3. La théologie de ce recueil est purement missionnaire ;

4. Ce recueil traduit le souci de l'évangélisation des âmes du peuple congolais et s'appuie sur la langue des autochtones ;

5. Les questions théologiques de la contextualisation559(*) ont été prises en compte car cela se traduit entre autres dans la traduction en langues congolaises des chants du protestantisme universel et on peut allonger la liste.

L'impact théologique et spirituel de l'oeuvre missionnaire dans l'hymnologie au Congo est certainement positif.
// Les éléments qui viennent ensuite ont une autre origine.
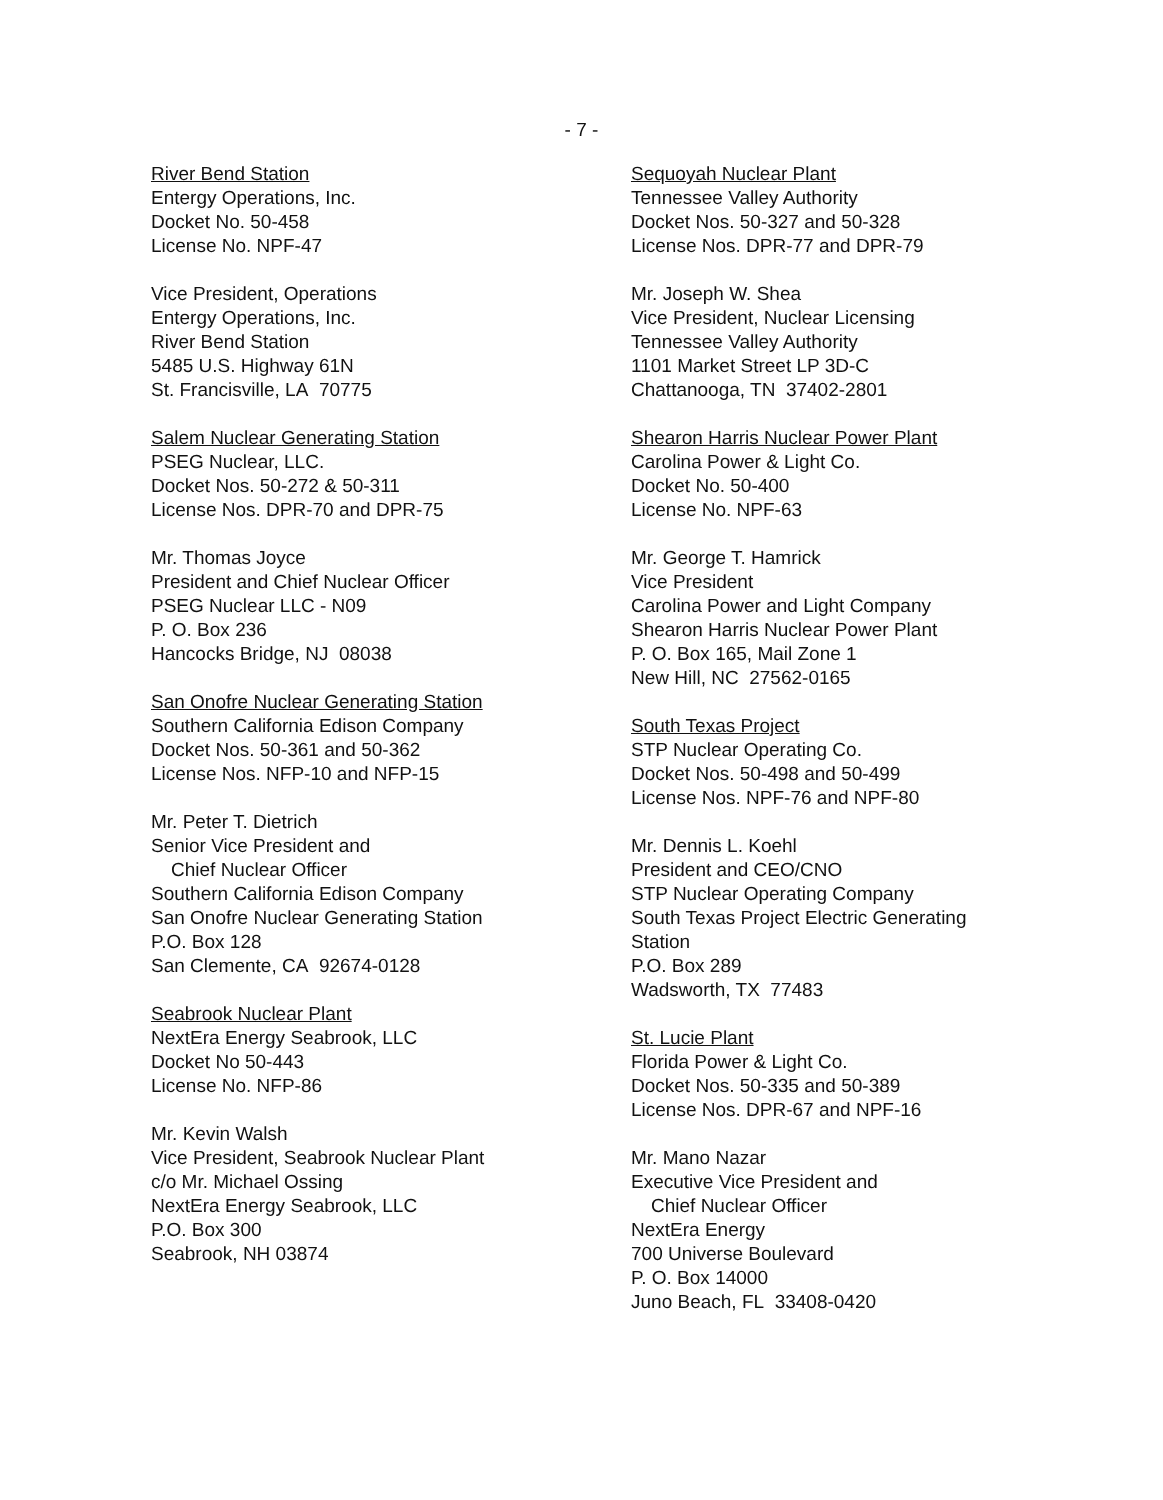- 7 -
River Bend Station
Entergy Operations, Inc.
Docket No. 50-458
License No. NPF-47
Vice President, Operations
Entergy Operations, Inc.
River Bend Station
5485 U.S. Highway 61N
St. Francisville, LA 70775
Salem Nuclear Generating Station
PSEG Nuclear, LLC.
Docket Nos. 50-272 & 50-311
License Nos. DPR-70 and DPR-75
Mr. Thomas Joyce
President and Chief Nuclear Officer
PSEG Nuclear LLC - N09
P. O. Box 236
Hancocks Bridge, NJ 08038
San Onofre Nuclear Generating Station
Southern California Edison Company
Docket Nos. 50-361 and 50-362
License Nos. NFP-10 and NFP-15
Mr. Peter T. Dietrich
Senior Vice President and
Chief Nuclear Officer
Southern California Edison Company
San Onofre Nuclear Generating Station
P.O. Box 128
San Clemente, CA 92674-0128
Seabrook Nuclear Plant
NextEra Energy Seabrook, LLC
Docket No 50-443
License No. NFP-86
Mr. Kevin Walsh
Vice President, Seabrook Nuclear Plant
c/o Mr. Michael Ossing
NextEra Energy Seabrook, LLC
P.O. Box 300
Seabrook, NH 03874
Sequoyah Nuclear Plant
Tennessee Valley Authority
Docket Nos. 50-327 and 50-328
License Nos. DPR-77 and DPR-79
Mr. Joseph W. Shea
Vice President, Nuclear Licensing
Tennessee Valley Authority
1101 Market Street LP 3D-C
Chattanooga, TN 37402-2801
Shearon Harris Nuclear Power Plant
Carolina Power & Light Co.
Docket No. 50-400
License No. NPF-63
Mr. George T. Hamrick
Vice President
Carolina Power and Light Company
Shearon Harris Nuclear Power Plant
P. O. Box 165, Mail Zone 1
New Hill, NC 27562-0165
South Texas Project
STP Nuclear Operating Co.
Docket Nos. 50-498 and 50-499
License Nos. NPF-76 and NPF-80
Mr. Dennis L. Koehl
President and CEO/CNO
STP Nuclear Operating Company
South Texas Project Electric Generating
Station
P.O. Box 289
Wadsworth, TX 77483
St. Lucie Plant
Florida Power & Light Co.
Docket Nos. 50-335 and 50-389
License Nos. DPR-67 and NPF-16
Mr. Mano Nazar
Executive Vice President and
Chief Nuclear Officer
NextEra Energy
700 Universe Boulevard
P. O. Box 14000
Juno Beach, FL 33408-0420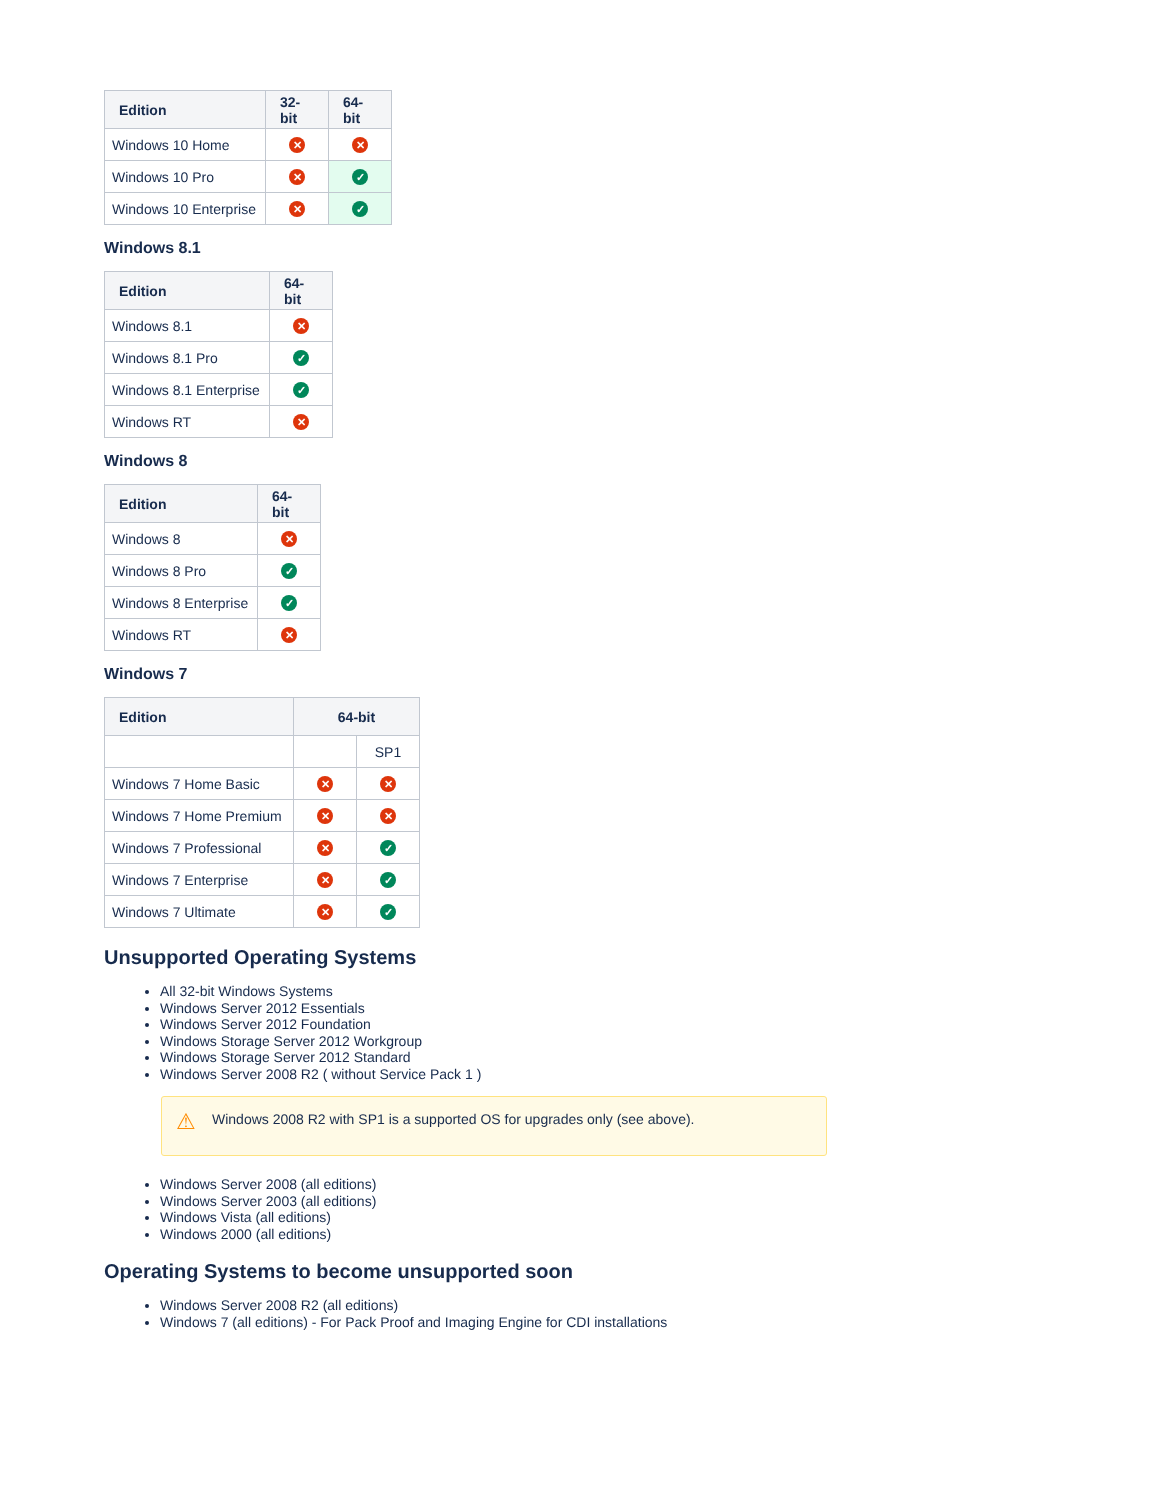| Edition | 32-bit | 64-bit |
| --- | --- | --- |
| Windows 10 Home | ✕ | ✕ |
| Windows 10 Pro | ✕ | ✓ |
| Windows 10 Enterprise | ✕ | ✓ |
Windows 8.1
| Edition | 64-bit |
| --- | --- |
| Windows 8.1 | ✕ |
| Windows 8.1 Pro | ✓ |
| Windows 8.1 Enterprise | ✓ |
| Windows RT | ✕ |
Windows 8
| Edition | 64-bit |
| --- | --- |
| Windows 8 | ✕ |
| Windows 8 Pro | ✓ |
| Windows 8 Enterprise | ✓ |
| Windows RT | ✕ |
Windows 7
| Edition | 64-bit | |
| --- | --- | --- |
| | | SP1 |
| Windows 7 Home Basic | ✕ | ✕ |
| Windows 7 Home Premium | ✕ | ✕ |
| Windows 7 Professional | ✕ | ✓ |
| Windows 7 Enterprise | ✕ | ✓ |
| Windows 7 Ultimate | ✕ | ✓ |
Unsupported Operating Systems
All 32-bit Windows Systems
Windows Server 2012 Essentials
Windows Server 2012 Foundation
Windows Storage Server 2012 Workgroup
Windows Storage Server 2012 Standard
Windows Server 2008 R2 ( without Service Pack 1 )
⚠ Windows 2008 R2 with SP1 is a supported OS for upgrades only (see above).
Windows Server 2008 (all editions)
Windows Server 2003 (all editions)
Windows Vista (all editions)
Windows 2000 (all editions)
Operating Systems to become unsupported soon
Windows Server 2008 R2 (all editions)
Windows 7 (all editions) - For Pack Proof and Imaging Engine for CDI installations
Le chant liturgique occupe toujours une place importante dans le culte et garde valablement ses liens avec les autres éléments du culte, grâce à la théologie missionnaire et notre étude l'a démontré. Toutefois, si à côté de la Bible, les chants de recueils, comme langage théologique au temps de la Mission, ont véhiculé avec succès la théologie missionnaire qui oeuvrait pour l'expansion du Royaume de Dieu sur la terre et dans les coeurs des humains au Congo, il est aussi vrai qu'ils portent en eux quelques faiblesses. Ces faiblesses, il faut les trouver dans l'ignorance des contextes réels qui ont milité à leur création par leurs vrais auteurs, poètes, mélodistes et compositeurs. Si le peuple congolais qui a entonné ces chants dans le culte depuis plus d'un siècle a connu quelques traducteurs de ces chants de recueils, par contre il ne connaît pas assez sur les vrais auteurs de ces chants traduits dans nos langues. Aussi, si les facteurs théologiques à l'origine de la production cantiques peuvent effleurer sa préhension, par contre les facteurs historico-psychologiques et socioculturels pour beaucoup de Congolais demeurent un mystère.

* 558 Cf. NSUMBU Pezo N., Mémoire cité, p. 73.

* 559 N'KWIM, à la suite de nombreux auteurs, trouve en la contextualisation et inculturation l'une des stratégies de l'évangélisation missionnaire la mieux réussie. Car les missionnaires, soutient-il, ont trouvé en l'échec de la première évangélisation beaucoup de failles dont celles de la stratégie de l'acculturation ou d'accom-modation). Lire sa thèse citée, p. 72.